[Entries shown start]
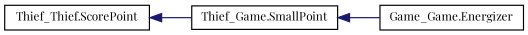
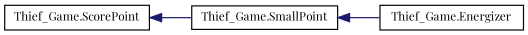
  digraph {
    fontname="Playfair Display"
    rankdir=LR
    node [color=black fillcolor=white fontname="Playfair Display" fontsize=10 shape=record style=filled]
    edge [color=midnightblue dir=back fontname="Playfair Display" fontsize=10 labelfontname=Helvetica labelfontsize=10 style=solid]
-   n1 [height=0.2 label="Thief_Thief.ScorePoint" width=0.4]
+   n1 [height=0.2 label="Thief_Game.ScorePoint" width=0.4]
    n2 [height=0.2 label="Thief_Game.SmallPoint" width=0.4]
-   n3 [height=0.2 label="Game_Game.Energizer" width=0.4]
+   n3 [height=0.2 label="Thief_Game.Energizer" width=0.4]
    n1 -> n2
    n2 -> n3
  }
[Entries shown end]
Write the lines above as a JSON list of strings with one string per line, omitting blank lines. Leave out the pictures.

● **Exercise answer**:
[
  "  digraph {",
  "    fontname=\"Playfair Display\"",
  "    rankdir=LR",
  "    node [color=black fillcolor=white fontname=\"Playfair Display\" fontsize=10 shape=record style=filled]",
  "    edge [color=midnightblue dir=back fontname=\"Playfair Display\" fontsize=10 labelfontname=Helvetica labelfontsize=10 style=solid]",
  "-   n1 [height=0.2 label=\"Thief_Thief.ScorePoint\" width=0.4]",
  "+   n1 [height=0.2 label=\"Thief_Game.ScorePoint\" width=0.4]",
  "    n2 [height=0.2 label=\"Thief_Game.SmallPoint\" width=0.4]",
  "-   n3 [height=0.2 label=\"Game_Game.Energizer\" width=0.4]",
  "+   n3 [height=0.2 label=\"Thief_Game.Energizer\" width=0.4]",
  "    n1 -> n2",
  "    n2 -> n3",
  "  }"
]